Please update the stretch of material from the line containing "pose: elev=330.6 azim=67.2" through the line containing "Dot at: (241, 273)" by replacing "pose" with "view" and leaving everything else unchanged. Give back only those lines, without the pictures.

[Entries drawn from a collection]
- - - - -
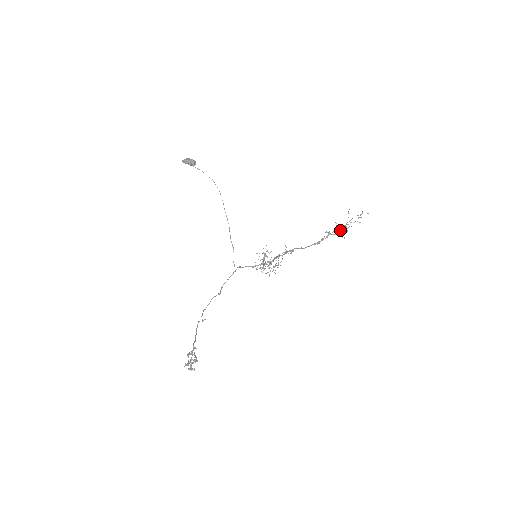
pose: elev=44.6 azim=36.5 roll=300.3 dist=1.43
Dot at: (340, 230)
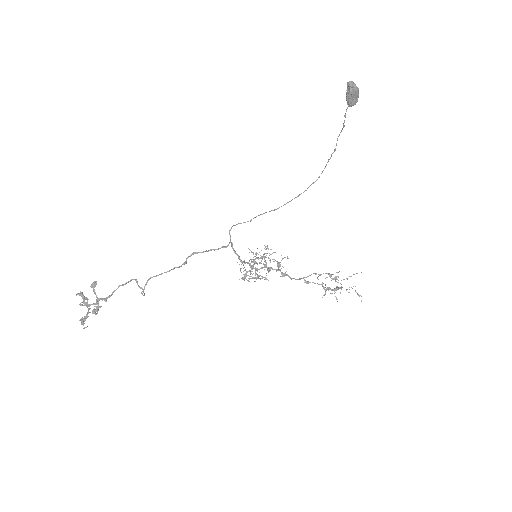
Dot at: (333, 278)
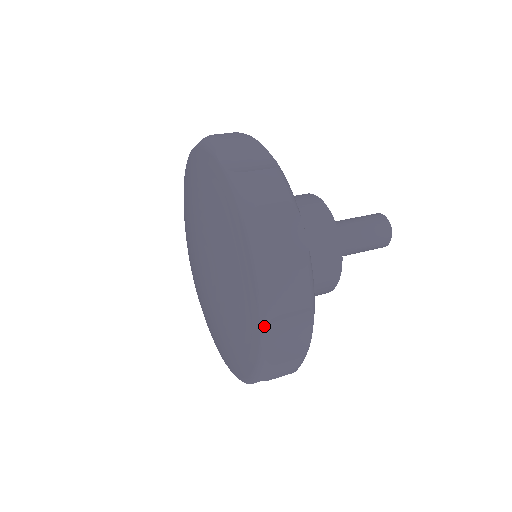
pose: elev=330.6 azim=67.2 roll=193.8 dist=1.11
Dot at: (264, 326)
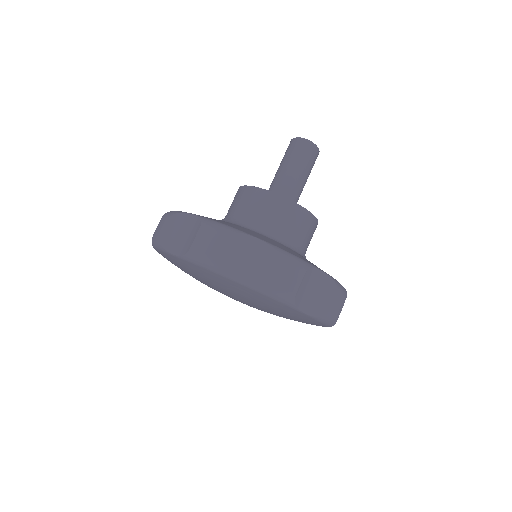
Dot at: (296, 307)
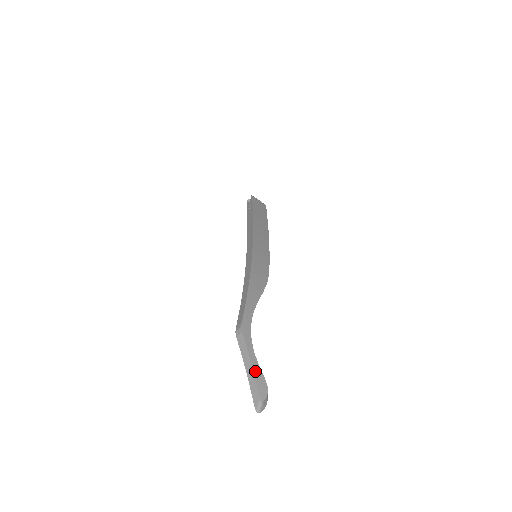
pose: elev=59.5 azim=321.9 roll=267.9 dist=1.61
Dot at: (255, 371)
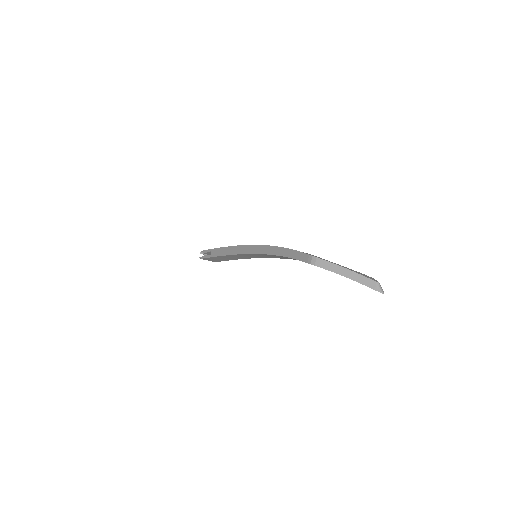
Dot at: (352, 271)
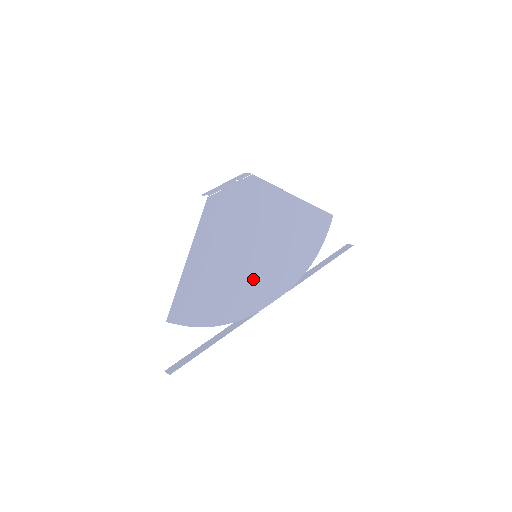
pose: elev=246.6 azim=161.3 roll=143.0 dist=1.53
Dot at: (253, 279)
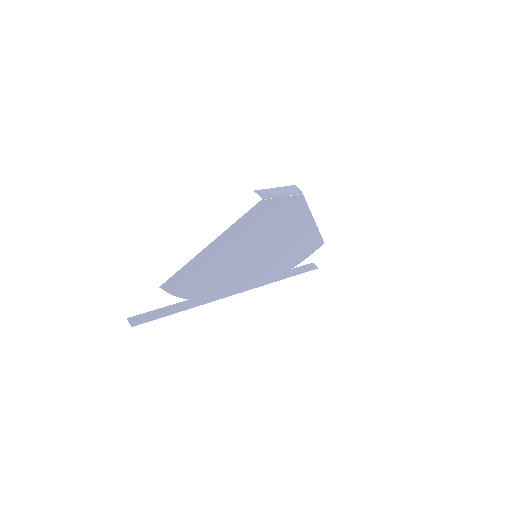
Dot at: (241, 273)
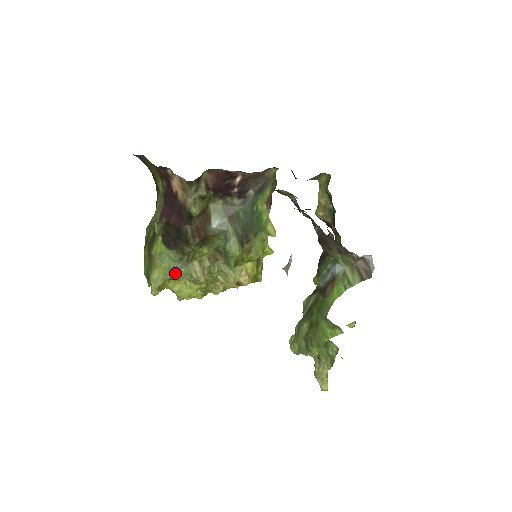
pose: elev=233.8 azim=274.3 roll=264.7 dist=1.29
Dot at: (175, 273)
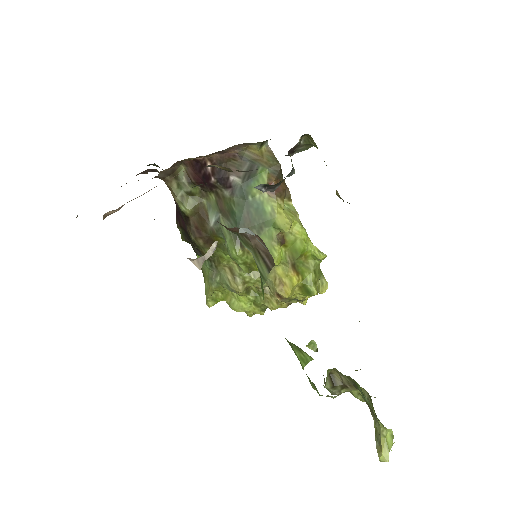
Dot at: (216, 282)
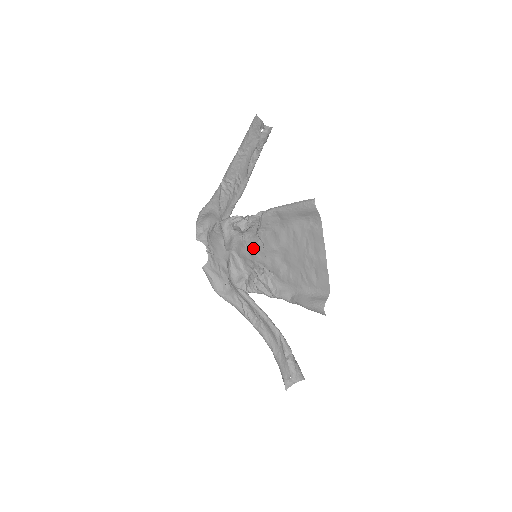
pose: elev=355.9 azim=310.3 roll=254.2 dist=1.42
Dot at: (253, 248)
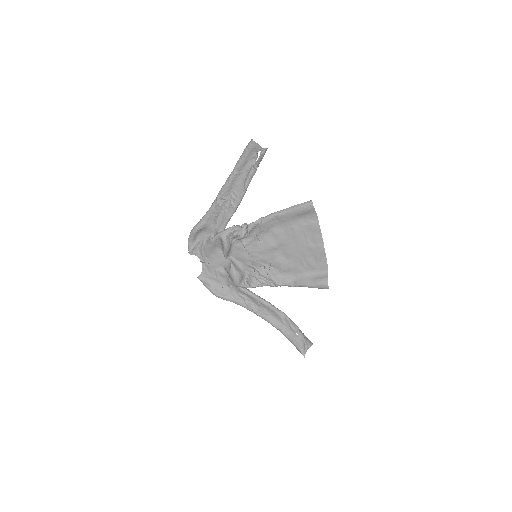
Dot at: (252, 250)
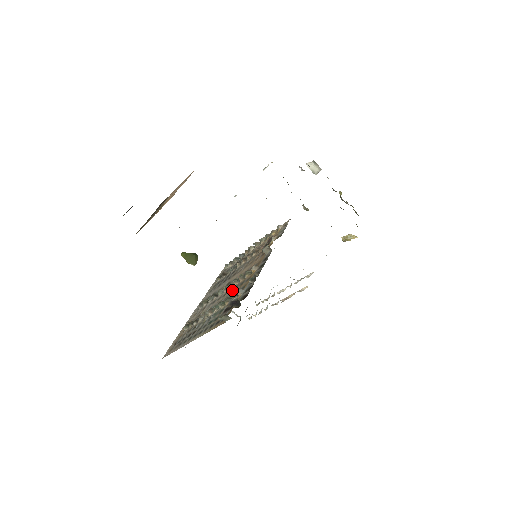
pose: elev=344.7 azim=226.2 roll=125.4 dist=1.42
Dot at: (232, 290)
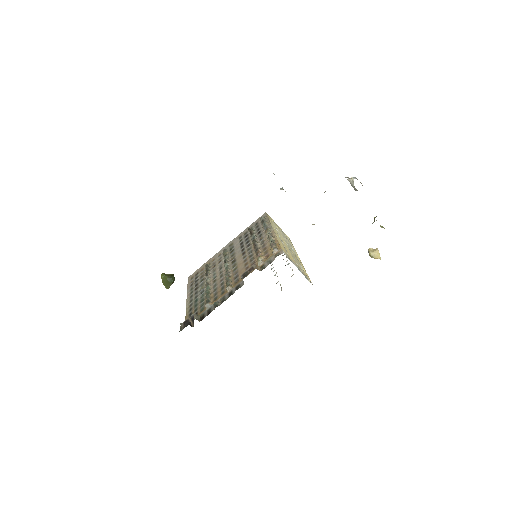
Dot at: (220, 283)
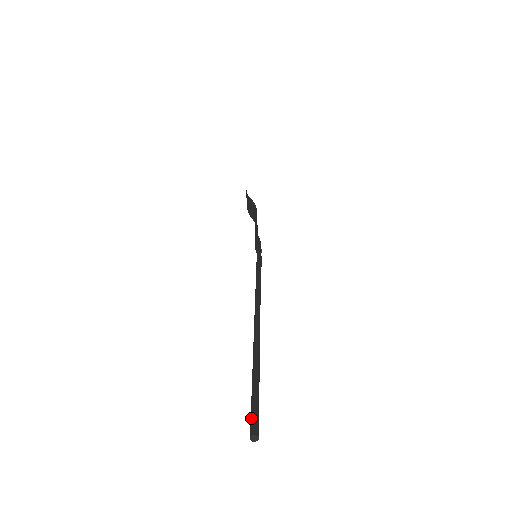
- - - - -
[Expected answer]:
view: elev=330.6 azim=67.2 roll=193.8 dist=1.11
Dot at: (264, 326)
Dot at: (296, 307)
view: elev=59.5 azim=321.9 roll=267.9 dist=1.61
Dot at: (255, 371)
Dot at: (352, 271)
view: elev=246.6 azim=161.3 roll=143.0 dist=1.53
Dot at: (253, 279)
Dot at: (241, 273)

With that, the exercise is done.